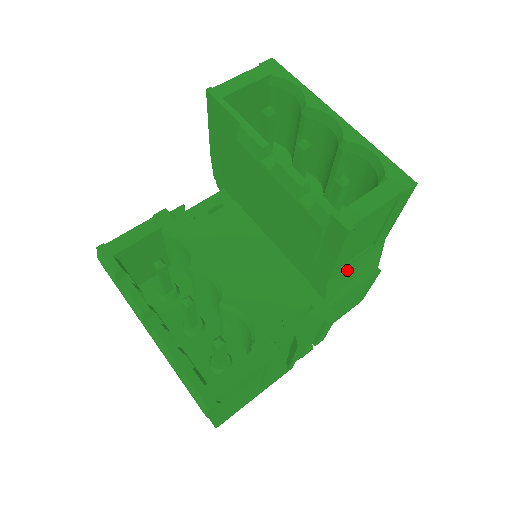
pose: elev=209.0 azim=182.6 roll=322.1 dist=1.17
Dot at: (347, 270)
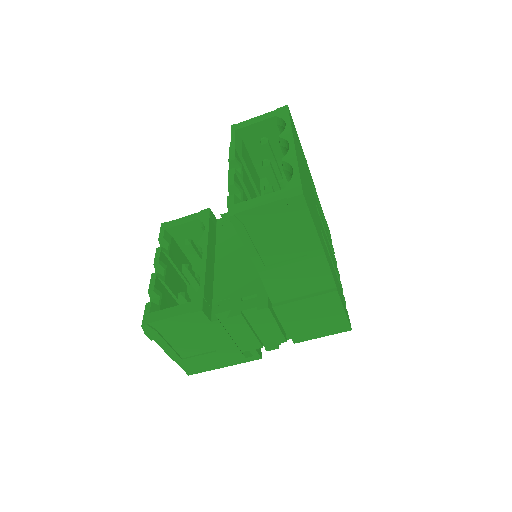
Dot at: (282, 271)
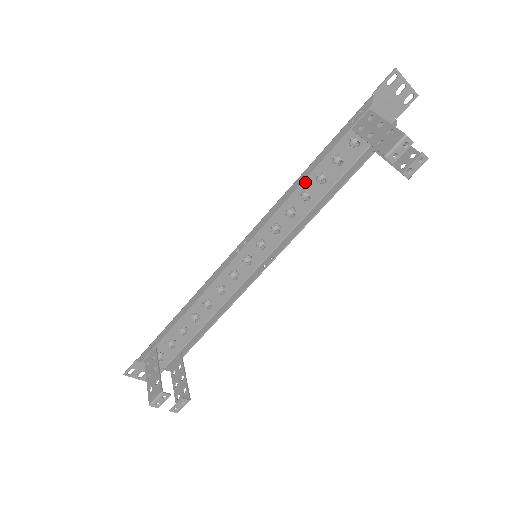
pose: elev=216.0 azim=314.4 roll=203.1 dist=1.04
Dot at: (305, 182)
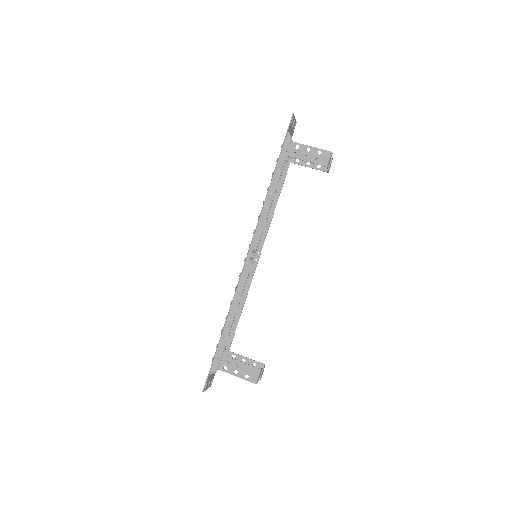
Dot at: occluded
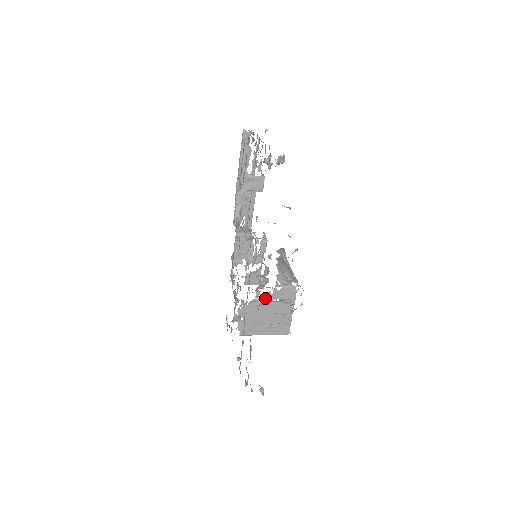
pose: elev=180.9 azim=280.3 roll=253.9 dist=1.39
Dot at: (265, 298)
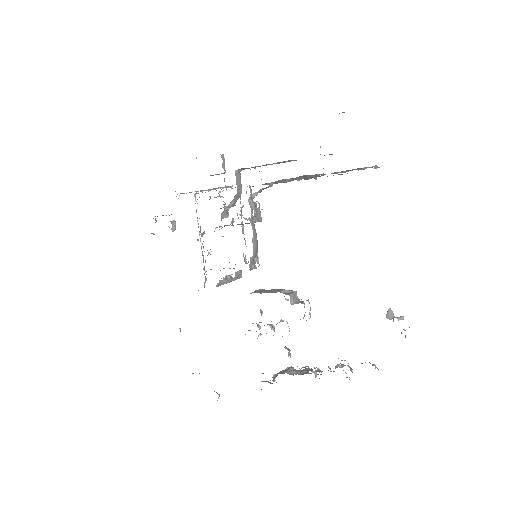
Dot at: (227, 275)
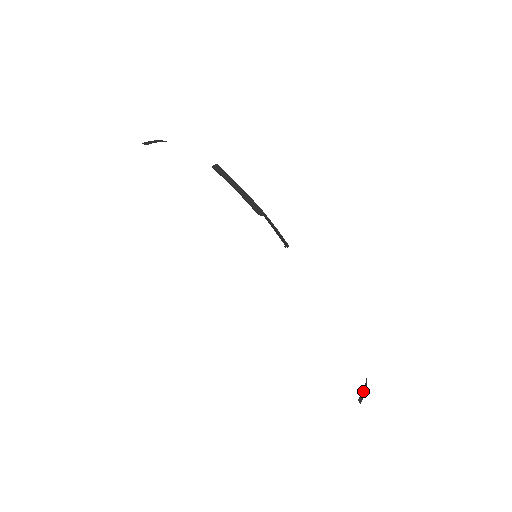
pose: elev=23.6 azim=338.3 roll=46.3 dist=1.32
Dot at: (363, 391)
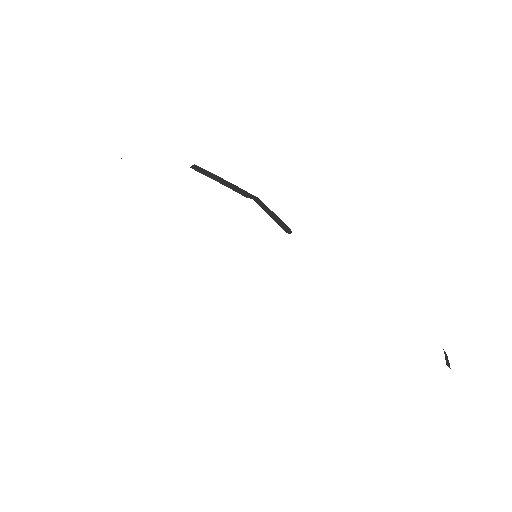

===

List every line above that contains the word "roll".

▶ Complete output
pose: elev=209.0 azim=182.6 roll=322.1 dist=1.17
pose: elev=216.0 azim=314.4 roll=203.1 dist=1.04
pose: elev=180.9 azim=280.3 roll=253.9 dist=1.39
pose: elev=23.6 azim=338.3 roll=46.3 dist=1.32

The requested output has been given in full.